Comment 15 Alexandr Miloslavskiy CLA 2020-01-21 09:59:19 EST
> 4) I measured the time spent in 'Lock.lock' in SmartGit, and it's quite low (~0.3%)
Comment 16 Lars Vogel CLA 2020-01-22 03:31:26 EST
As I do not see anything else related committed yesterday I think this change improved the startup time for the Eclipse IDE.

I can now start Eclipse SDK with Git and Markplace below 4 seconds.

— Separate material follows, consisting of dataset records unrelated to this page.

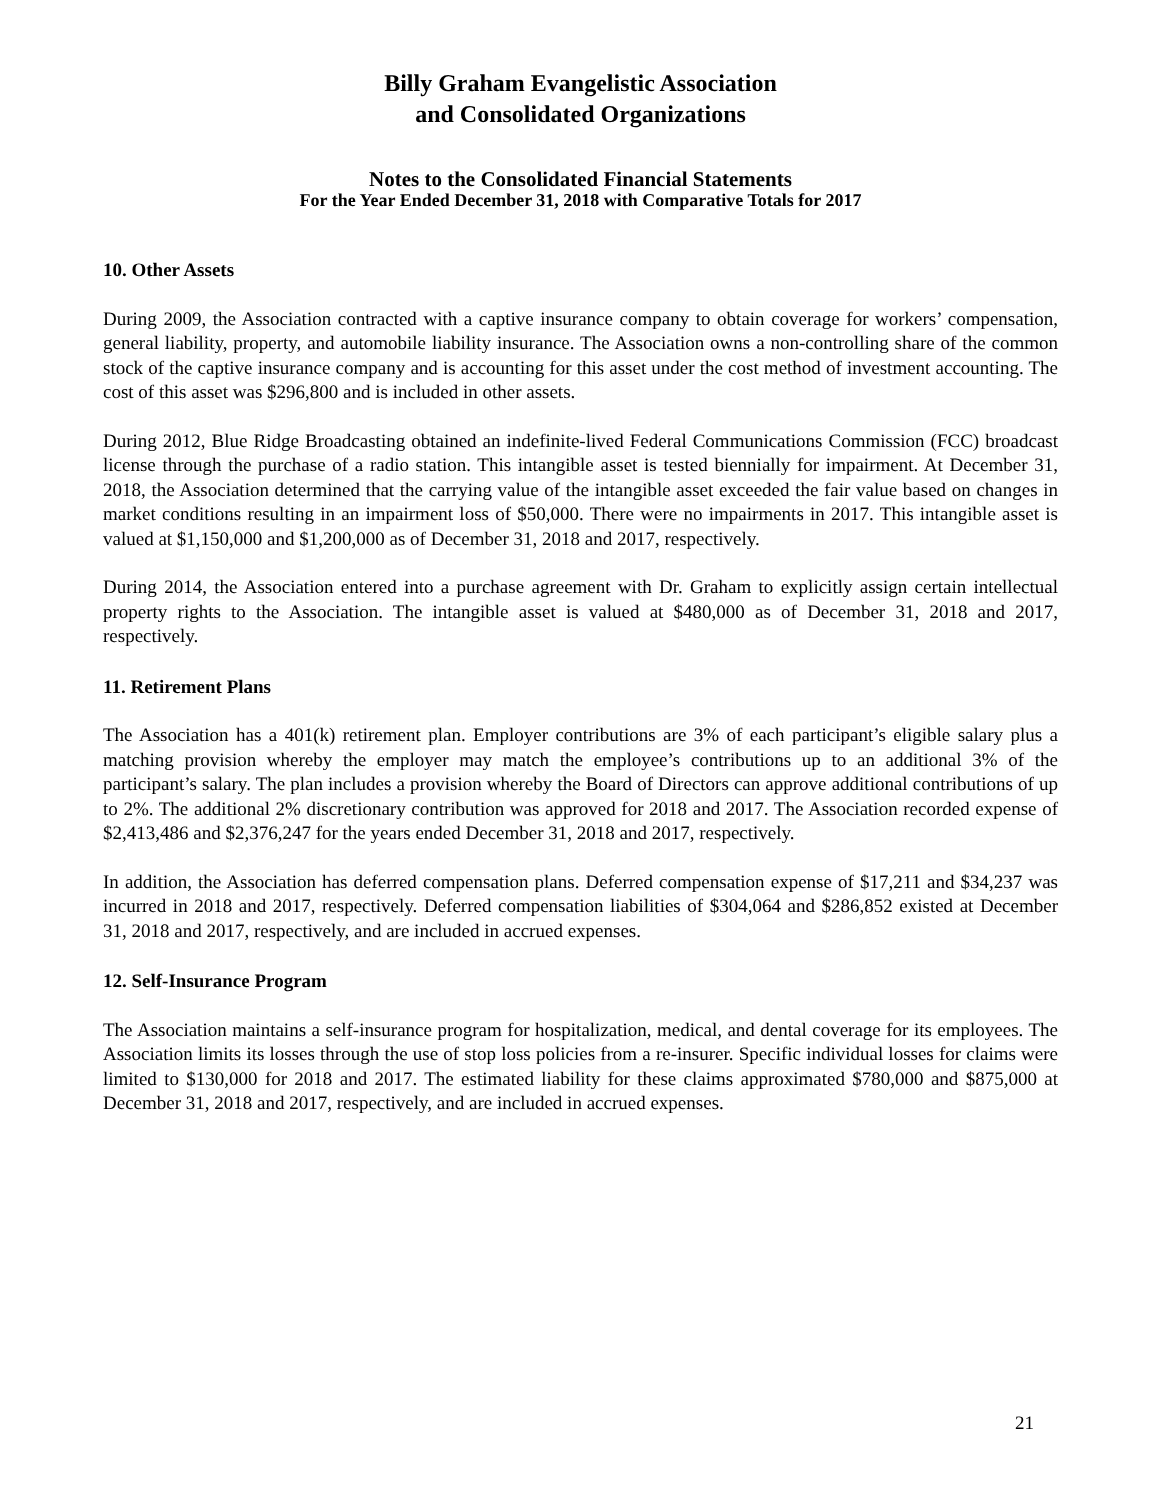Billy Graham Evangelistic Association
and Consolidated Organizations
Notes to the Consolidated Financial Statements
For the Year Ended December 31, 2018 with Comparative Totals for 2017
10. Other Assets
During 2009, the Association contracted with a captive insurance company to obtain coverage for workers’ compensation, general liability, property, and automobile liability insurance. The Association owns a non-controlling share of the common stock of the captive insurance company and is accounting for this asset under the cost method of investment accounting. The cost of this asset was $296,800 and is included in other assets.
During 2012, Blue Ridge Broadcasting obtained an indefinite-lived Federal Communications Commission (FCC) broadcast license through the purchase of a radio station. This intangible asset is tested biennially for impairment. At December 31, 2018, the Association determined that the carrying value of the intangible asset exceeded the fair value based on changes in market conditions resulting in an impairment loss of $50,000. There were no impairments in 2017. This intangible asset is valued at $1,150,000 and $1,200,000 as of December 31, 2018 and 2017, respectively.
During 2014, the Association entered into a purchase agreement with Dr. Graham to explicitly assign certain intellectual property rights to the Association. The intangible asset is valued at $480,000 as of December 31, 2018 and 2017, respectively.
11. Retirement Plans
The Association has a 401(k) retirement plan. Employer contributions are 3% of each participant’s eligible salary plus a matching provision whereby the employer may match the employee’s contributions up to an additional 3% of the participant’s salary. The plan includes a provision whereby the Board of Directors can approve additional contributions of up to 2%. The additional 2% discretionary contribution was approved for 2018 and 2017. The Association recorded expense of $2,413,486 and $2,376,247 for the years ended December 31, 2018 and 2017, respectively.
In addition, the Association has deferred compensation plans. Deferred compensation expense of $17,211 and $34,237 was incurred in 2018 and 2017, respectively. Deferred compensation liabilities of $304,064 and $286,852 existed at December 31, 2018 and 2017, respectively, and are included in accrued expenses.
12. Self-Insurance Program
The Association maintains a self-insurance program for hospitalization, medical, and dental coverage for its employees. The Association limits its losses through the use of stop loss policies from a re-insurer. Specific individual losses for claims were limited to $130,000 for 2018 and 2017. The estimated liability for these claims approximated $780,000 and $875,000 at December 31, 2018 and 2017, respectively, and are included in accrued expenses.
21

eclipse -data ~/workspace/empty -debug

Debug options:
    file:/home/vogella/dev/eclipse-2020-01-21/eclipse/.options not found
Time to load bundles: 3
Starting application: 735
log4j:WARN No appenders could be found for logger (org.eclipse.jgit.internal.storage.file.FileSnapshot).
log4j:WARN Please initialize the log4j system properly.
Application started in : 3977ms

Thanks again Nikita for working on this.
Comment 17 Serban Ionica CLA 2020-09-28 08:35:56 EDT
Starting with Eclipse 4.15 I've encountered a lot of exotic crashes and dead-locks in an application I work on. After some digging to isolate the problem I've discovered that a previously working drawing engine was the source of the crashes. More specifically it was drawing a very complex Image off-GUI. When I implemented that engine I had the impression that Image and GC on an Image APIs are thread-agnostic and thread-safe (I'm not sure if this was documented or my conclusion was the result of experimentation).

I guess that removing the Platform.lock() also revealed that these APIs are not thread-safe (as Nikita said, the APIs aren't thread safe, just thread-agnostic).

My question is, how can I ensure thread-safety when drawing with GC on an Image from a non-GUI thread from user code when I can't control what gets called on the GUI thread (in an Eclipse plugin-based application any plugin can use the GUI thread at the same time with my off-GUI thread).

The only way I could achieve the synchronization was to move the code on the GUI thread, losing the benefit of off-GUI drawing. Are there any other options I could use?

If there are no other options, wouldn't it be a good idea to guard ALL SWT API with a SWT Exception "Invalid thread access" and just force the user to do everything on the GUI thread?

Finding the root of these crashes was not straightforward, the whole JVM dead-locked or crashed with a wide range of messages, none of them generating a hs_err_* file or something that could lead to the real problem and as any concurrency problem, it never crashed in the same place in the thread's stack.